Your assignment:
Rewrite the data below, putting "Migración" wherever "Inmigración" appears and changing nothing else.

Entries provided:
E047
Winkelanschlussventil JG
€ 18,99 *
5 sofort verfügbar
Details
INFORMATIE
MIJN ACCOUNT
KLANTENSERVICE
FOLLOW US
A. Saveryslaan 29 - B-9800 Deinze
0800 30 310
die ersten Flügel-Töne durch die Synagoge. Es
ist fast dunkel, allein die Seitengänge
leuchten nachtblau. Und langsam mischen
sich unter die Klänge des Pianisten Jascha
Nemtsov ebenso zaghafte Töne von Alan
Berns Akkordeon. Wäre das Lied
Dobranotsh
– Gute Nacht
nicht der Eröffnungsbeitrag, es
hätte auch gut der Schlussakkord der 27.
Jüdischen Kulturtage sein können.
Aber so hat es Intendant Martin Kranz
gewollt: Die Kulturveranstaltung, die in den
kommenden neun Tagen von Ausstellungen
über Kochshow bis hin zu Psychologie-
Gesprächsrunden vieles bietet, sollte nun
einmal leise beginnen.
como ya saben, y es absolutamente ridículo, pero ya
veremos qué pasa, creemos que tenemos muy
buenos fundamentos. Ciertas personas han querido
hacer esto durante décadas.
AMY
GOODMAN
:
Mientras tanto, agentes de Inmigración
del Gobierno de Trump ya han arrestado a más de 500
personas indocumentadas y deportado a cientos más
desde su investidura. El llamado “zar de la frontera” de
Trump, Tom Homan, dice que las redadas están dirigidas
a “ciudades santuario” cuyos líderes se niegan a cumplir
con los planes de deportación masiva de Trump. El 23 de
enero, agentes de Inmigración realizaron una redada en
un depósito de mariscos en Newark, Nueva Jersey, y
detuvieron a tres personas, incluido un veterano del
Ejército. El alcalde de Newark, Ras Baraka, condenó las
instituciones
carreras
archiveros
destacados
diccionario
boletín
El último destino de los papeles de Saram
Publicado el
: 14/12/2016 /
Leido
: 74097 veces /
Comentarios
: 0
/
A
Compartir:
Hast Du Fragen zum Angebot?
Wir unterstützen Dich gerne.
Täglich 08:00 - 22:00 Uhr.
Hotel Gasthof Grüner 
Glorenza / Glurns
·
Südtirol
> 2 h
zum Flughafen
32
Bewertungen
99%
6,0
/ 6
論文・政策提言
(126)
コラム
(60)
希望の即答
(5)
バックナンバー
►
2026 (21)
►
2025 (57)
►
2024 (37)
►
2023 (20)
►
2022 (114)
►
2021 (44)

Answer to this exercise:
E047
Winkelanschlussventil JG
€ 18,99 *
5 sofort verfügbar
Details
INFORMATIE
MIJN ACCOUNT
KLANTENSERVICE
FOLLOW US
A. Saveryslaan 29 - B-9800 Deinze
0800 30 310
die ersten Flügel-Töne durch die Synagoge. Es
ist fast dunkel, allein die Seitengänge
leuchten nachtblau. Und langsam mischen
sich unter die Klänge des Pianisten Jascha
Nemtsov ebenso zaghafte Töne von Alan
Berns Akkordeon. Wäre das Lied
Dobranotsh
– Gute Nacht
nicht der Eröffnungsbeitrag, es
hätte auch gut der Schlussakkord der 27.
Jüdischen Kulturtage sein können.
Aber so hat es Intendant Martin Kranz
gewollt: Die Kulturveranstaltung, die in den
kommenden neun Tagen von Ausstellungen
über Kochshow bis hin zu Psychologie-
Gesprächsrunden vieles bietet, sollte nun
einmal leise beginnen.
como ya saben, y es absolutamente ridículo, pero ya
veremos qué pasa, creemos que tenemos muy
buenos fundamentos. Ciertas personas han querido
hacer esto durante décadas.
AMY
GOODMAN
:
Mientras tanto, agentes de Migración
del Gobierno de Trump ya han arrestado a más de 500
personas indocumentadas y deportado a cientos más
desde su investidura. El llamado “zar de la frontera” de
Trump, Tom Homan, dice que las redadas están dirigidas
a “ciudades santuario” cuyos líderes se niegan a cumplir
con los planes de deportación masiva de Trump. El 23 de
enero, agentes de Migración realizaron una redada en
un depósito de mariscos en Newark, Nueva Jersey, y
detuvieron a tres personas, incluido un veterano del
Ejército. El alcalde de Newark, Ras Baraka, condenó las
instituciones
carreras
archiveros
destacados
diccionario
boletín
El último destino de los papeles de Saram
Publicado el
: 14/12/2016 /
Leido
: 74097 veces /
Comentarios
: 0
/
A
Compartir:
Hast Du Fragen zum Angebot?
Wir unterstützen Dich gerne.
Täglich 08:00 - 22:00 Uhr.
Hotel Gasthof Grüner 
Glorenza / Glurns
·
Südtirol
> 2 h
zum Flughafen
32
Bewertungen
99%
6,0
/ 6
論文・政策提言
(126)
コラム
(60)
希望の即答
(5)
バックナンバー
►
2026 (21)
►
2025 (57)
►
2024 (37)
►
2023 (20)
►
2022 (114)
►
2021 (44)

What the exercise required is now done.